Presently, one Mohammed Effendi, the engineer, a light skinned and not unprepossessing Egyptian, thus challenged, rushed up to me, followed by a large crowd, and poured—that is the term—a story strongly coloured by jealousy and bitter with angry denunciations. His wife, he said, to whom he had been lawfully married at Khartoum, had been allowed by him, on the death of the Abyssinian mother of Ferida, to become nurse to the child. This was thirty months ago. At first his wife could find time not only to perform duty by the child, but also to him, but during the last six months she had become estranged from him, and abused him violently upon every occasion they met. During the last twenty-four hours he had sent over a score of messages to her, each of which she had rejected with increasing scorn. Was this right? Was there no justice for him?

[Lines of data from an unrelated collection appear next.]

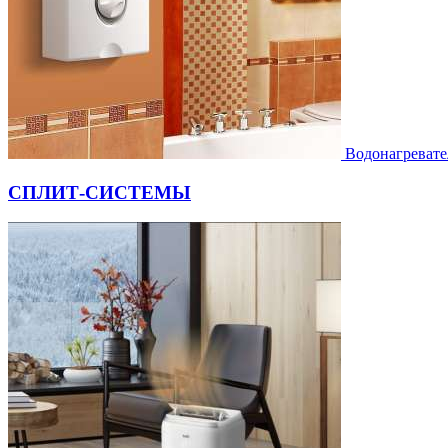
Водонагревате
СПЛИТ-СИСТЕМЫ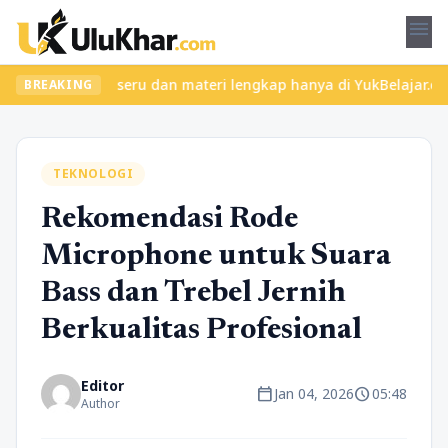
menu
kan kelas seru dan materi lengkap hanya di YukBelajar.com. Mulai
BREAKING
TEKNOLOGI
Rekomendasi Rode
Microphone untuk Suara
Bass dan Trebel Jernih
Berkualitas Profesional
Editor
calendar_today
schedule
Jan 04, 2026
05:48
Author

“Really, my friend Mohammed,” I replied, “I have no authority to settle such delicate questions. Have you been to the Pasha? Have you asked him to try and exercise his authority? Seeing that she is a nurse in his household, he is the person you should apply to; not me.”

“Go to him! Why should I go to him? Nay, then, if you will not do me justice, I will either kill myself, or my wife, or the Pasha. I will do one thing sure.”

He departed, storming loudly, so that the entire camp heard his threats.

I had scarcely ceased wondering what all this meant, when a white-robed figure stole up rapidly towards my tent, evidently a female by her dress.

“Who is this?” I asked.

“The wife of Mohammed Effendi.”

“In the name of God why do you choose to come here?

“You must listen to my story, having heard that of Mohammed,” she answered.

“Have you the Pasha’s permission to visit me?”